Economia Scuola
Cisl-Dussmann

Dipendenti Dussmann in piazza: «Mancano stoviglie fra 1° e 2° turno»

Sciopero degli addetti delle mense scolastiche. Fisascat Cisl: «Vogliamo risposte, riapriamo il dialogo». L'assessore Graziosi: «Ringrazio entrambe le parti per aver fatto sì che questo stato di agitazione non influisse sull’erogazione del servizio di oggi nelle nostre scuole»

Dipendenti Dussmann in piazza: «Mancano stoviglie fra 1° e 2° turno. Dobbiamo lavare subito piatti e bicchieri, perché altrimenti non basterebbero per tutti fra un turno e l’altro». È una delle criticità riferite questa mattina all’assessore all’Istruzione Valentina Graziosi, scesa fra i lavoratori durante lo sciopero, andato in scena sotto il palazzo del Comune di Novara. A incrociare le braccia i dipendenti Dussmann, che operano nelle mense scolastiche cittadine. Nel complesso l’azienda dà lavoro a circa 120 persone, quasi tutte donne, fra i 40 e i 60 anni di età. L’iniziativa di astensione era promossa da Fisascat Cisl Piemonte Orientale. “L’obiettivo principale è avere risposte per i lavoratori sulle problematiche segnalate – commenta il sindacalista Mattia Rago – Ma siamo pronti al dialogo”.

Dialogo che sembra essersi interrotto, almeno per il momento. A metà gennaio Fisascat aveva dichiarato lo stato d’agitazione del personale. Successivamente era stato avviato un percorso di conciliazione, culminato in un incontro in Prefettura tra le parti dello scorso 11 febbraio, che aveva però avuto esito negativo. Pochi giorni prima Dussmann aveva reso noto di aver querelato i sindacalisti Mattia Rago e Luca Trichitella per le dichiarazioni rese. I due interessati avevano ribattuto che “tutte le questioni sollevate sono supportate da copiosa documentazione”. Più di recente si è tenuto un altro incontro fra le parti, ma soltanto per accordarsi sulle prestazioni minime garantite, previste per legge in caso di sciopero.

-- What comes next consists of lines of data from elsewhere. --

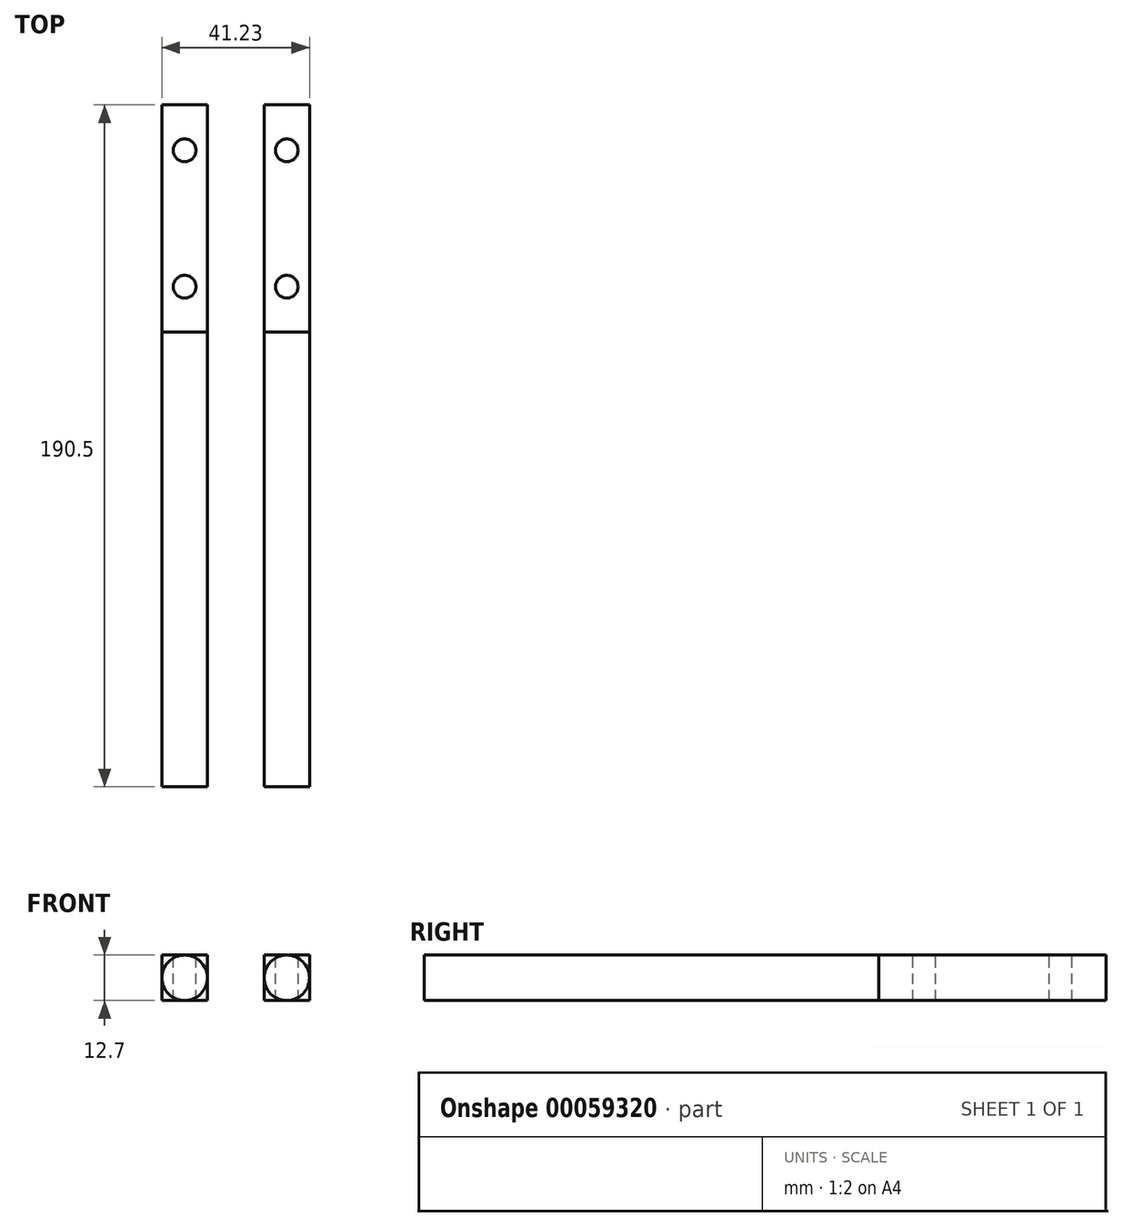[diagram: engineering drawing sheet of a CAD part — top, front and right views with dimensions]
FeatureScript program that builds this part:
annotation { "Feature Type Name" : "Feature", "Feature Type Description" : "" }
export const myFeature = defineFeature(function(context is Context, id is Id, definition is map)
    precondition{}
    {
        {
            var Q0;
            Q0=qCreatedBy(makeId("Front.planeOp"),FACE);
            var sketch = newSketch(context, id + "F0", { "sketchPlane" : qUnion([Q0])});
            skCircle(sketch, "E0", {"center": v(0, 0) * mm, "radius": 6.35 * mm});
            skSolve(sketch);
        }
        {
            var Q0;
            Q0 = qSketchRegion(id + "F0", true);
            extrude(context, id + "F1", {"entities" : qUnion([Q0]), "depth" : 127 * mm});
        }
        {
            var Q0;
            Q0=qCreatedBy(makeId("Front.planeOp"),FACE);
            var sketch = newSketch(context, id + "F2", { "sketchPlane" : qUnion([Q0])});
            skLineSegment(sketch, "E1.bottom", {"start": v(-6.35, 6.35) * mm, "end": v(6.35, 6.35) * mm});
            skLineSegment(sketch, "E1.top", {"start": v(-6.35, -6.35) * mm, "end": v(6.35, -6.35) * mm});
            skLineSegment(sketch, "E1.left", {"start": v(-6.35, 6.35) * mm, "end": v(-6.35, -6.35) * mm});
            skLineSegment(sketch, "E1.right", {"start": v(6.35, 6.35) * mm, "end": v(6.35, -6.35) * mm});
            skSolve(sketch);
        }
        {
            var Q0;
            Q0 = qSketchRegion(id + "F2", true);
            extrude(context, id + "F3", {"entities" : qUnion([Q0]), "operationType" : NewBodyOperationType.ADD, "oppositeDirection" : true, "depth" : 63.5 * mm});
        }
        {
            var Q0;
            Q0=makeQuery(id+"F3.opExtrude","SWEPT_FACE",FACE,{"disambiguationData":[OSD([sQuery(id+"F2.wireOp",EDGE,"E1.bottom")])]});
            var sketch = newSketch(context, id + "F4", { "sketchPlane" : qUnion([Q0])});
            skCircle(sketch, "E2", {"center": v(0, 12.7) * mm, "radius": 3.18 * mm});
            skCircle(sketch, "E3", {"center": v(0, 50.8) * mm, "radius": 3.18 * mm});
            skSolve(sketch);
        }
        {
            var Q0;
            Q0 = qSketchRegion(id + "F4", true);
            extrude(context, id + "F5", {"entities" : qUnion([Q0]), "operationType" : NewBodyOperationType.REMOVE, "oppositeDirection" : true, "depth" : 254 * mm});
        }
        {
            var Q0;
            Q0=qCreatedBy(makeId("Front.planeOp"),FACE);
            var sketch = newSketch(context, id + "F6", { "sketchPlane" : qUnion([Q0])});
            skCircle(sketch, "E4", {"center": v(28.53, 0) * mm, "radius": 6.35 * mm});
            skSolve(sketch);
        }
        {
            var Q0;
            Q0 = qSketchRegion(id + "F6", true);
            extrude(context, id + "F7", {"entities" : qUnion([Q0]), "depth" : 127 * mm});
        }
        {
            var Q0;
            Q0=qCreatedBy(makeId("Front.planeOp"),FACE);
            var sketch = newSketch(context, id + "F8", { "sketchPlane" : qUnion([Q0])});
            skLineSegment(sketch, "E5.bottom", {"start": v(22.18, 6.35) * mm, "end": v(34.88, 6.35) * mm});
            skLineSegment(sketch, "E5.top", {"start": v(22.18, -6.35) * mm, "end": v(34.88, -6.35) * mm});
            skLineSegment(sketch, "E5.left", {"start": v(22.18, 6.35) * mm, "end": v(22.18, -6.35) * mm});
            skLineSegment(sketch, "E5.right", {"start": v(34.88, 6.35) * mm, "end": v(34.88, -6.35) * mm});
            skSolve(sketch);
        }
        {
            var Q0;
            Q0 = qSketchRegion(id + "F8", true);
            extrude(context, id + "F9", {"entities" : qUnion([Q0]), "operationType" : NewBodyOperationType.ADD, "oppositeDirection" : true, "depth" : 63.5 * mm});
        }
        {
            var Q0;
            Q0=makeQuery(id+"F9.opExtrude","SWEPT_FACE",FACE,{"disambiguationData":[OSD([sQuery(id+"F8.wireOp",EDGE,"E5.bottom")])]});
            var sketch = newSketch(context, id + "F10", { "sketchPlane" : qUnion([Q0])});
            skCircle(sketch, "E6", {"center": v(28.53, 50.8) * mm, "radius": 3.18 * mm});
            skCircle(sketch, "E7", {"center": v(28.53, 12.7) * mm, "radius": 3.17 * mm});
            skSolve(sketch);
        }
        {
            var Q0;
            Q0 = qSketchRegion(id + "F10", true);
            extrude(context, id + "F11", {"entities" : qUnion([Q0]), "operationType" : NewBodyOperationType.REMOVE, "oppositeDirection" : true, "depth" : 254 * mm});
        }
    });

Una manifestazione “gemella” si è tenuta questa mattina anche a Vercelli, dove Dussmann impiega un centinaio di lavoratori fra mense scolastiche e ospedaliere. “Il servizio all’utenza – sottolineano dal sindacato – è stato comunque assicurato: per ogni plesso scolastico era garantita la presenza di almeno un addetto”.

Graziosi a colloquio con i dipendenti Dussmann

L’assessore Graziosi conferma: “Ringrazio Dussman e il sindacato per aver fatto sì che questo stato di agitazione non influisse sull’erogazione del servizio di oggi nelle nostre scuole”. E aggiunge: “Nonostante questa contestazione non riguardasse in alcun modo il Comune, l’Amministrazione ha comunque voluto farsi tramite tra l’azienda e i dipendenti per favorire un canale di dialogo. La delegazione, in sciopero e che ha manifestato davanti al Municipio, aveva chiesto un confronto con l’Amministrazione (impegnata nell’odierna seduta di Consiglio, ndr): come avevo in precedenza ascoltato i vertici aziendali, ho voluto recepire anche le istanze dei lavoratori, delle quali mi sono immediatamente fatta portavoce con “Dussmann”, con l’obiettivo di contribuire a distendere i rapporti tra le parti”.

Abbiamo contattato l’azienda e restiamo a disposizione per dare spazio a eventuali dichiarazioni.